Both words are translated "bundle" in some contexts, but I'm not sure how to decide between the two. Tässä nippu / kimppu lauseita teidän arvioitavaksenne! 
_

Tänään torilla ostin nipun / kimpun salviata.

Nippu / kimppu pelikorttejä nimitetään korttipakaksi.

Hän tuli leiripaikalle kantaessaan nippua / kimppua polttopuuta.

Asianajaja kiisi oikeussaliin nippu / kimppu papereita kainalossa.

Joen varrelta poimin nipun / kimpun lumpeita.

Sinulla ei näytä olevan yhtenäistä suunnitelmaa, vaan nippu / kimppu typeriä käsityksiä.


_Kiitos!


----------



## Hakro

Gavril said:


> _Tänään torilla ostin nipun_ / kimpun salviaa. "Kimppu" is mostly used for flowers, "nippu" for vegetables.
> 
> Nippua_ / kimppua pelikortteja nimitetään korttipakaksi._ _
> 
> Hän tuli leiripaikalle kantaen nippua / kimppua__ polttopuuta. _Neither of these. I'd say "sylystä" if the amount of wood is what one can carry on the arm, or "kourallista" if he carries the wood in his hands.
> 
> Asianajaja kiisi oikeussaliin nippu / kimppu papereita kainalossa.
> 
> Joen varrelta poimin nipun / kimpun lumpeita.
> 
> Sinulla ei näytä olevan yhtenäistä suunnitelmaa, vaan nippu / kimppu typeriä käsityksiä.


----------



## Gavril

> _Hän tuli leiripaikalle kantaen nippua / kimppua__ polttopuuta. _Neither of these. I'd say "sylystä" if the amount of wood is what one can carry on the arm, or "kourallista" if he carries the wood in his hands.

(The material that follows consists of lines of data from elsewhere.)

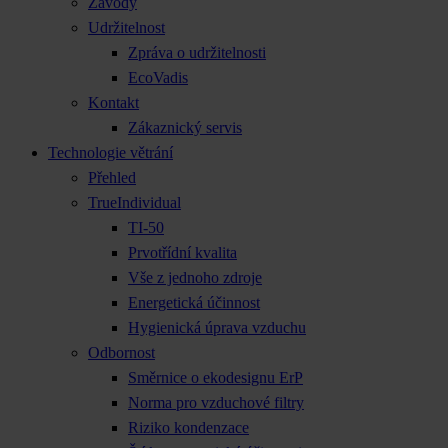
Závody
Udržitelnost
Zpráva o udržitelnosti
EcoVadis
Kontakt
Zákaznický servis
Technologie větrání
Přehled
TrueIndividual
TI-50
Prvotřídní kvalita
Vše z jednoho zdroje
Energetická účinnost
Hygienická úprava vzduchu
Odbornost
Směrnice o ekodesignu ErP
Norma pro vzduchové filtry
Riziko kondenzace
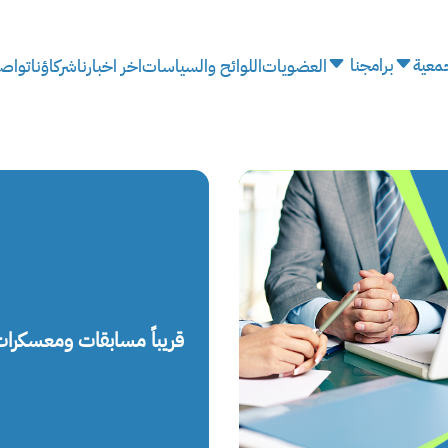
معية
برامجنا
العضويات
اللوائح والسياسات
اخر اخبارنا
شركاؤنا
تواصل
قريباً مسابقات ومعسكرات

Can you apply this pattern to some of my other sentences? E.g.,

_Ostin torilla kourallisen salviaa

Poimin kourallisen lumpeita

_etc.


----------



## Hakro

Gavril said:


> _Ostin torilla kourallisen salviaa_ "Nippu" is a more or less defined amount of vegetables on the market.
> _
> Poimin kourallisen lumpeita_ Depending on the context, you can say to your wife:
> _- Rakas vaimoni, poimin sinulle nipun / kourallisen lumpeita._
> But the next day you tell your fellows in the pub:
> _- Vein eilen muijalle kourallisen lumpeita._
> Asianajaja kiisi oikeussaliin nippu papereita kainalossa / kourassa  If the papers are under his arm they can't be in his hand.
> 
> Sinulla ei näytä olevan yhtenäistä suunnitelmaa, vaan kourallinen typeriä käsityksiä.


----------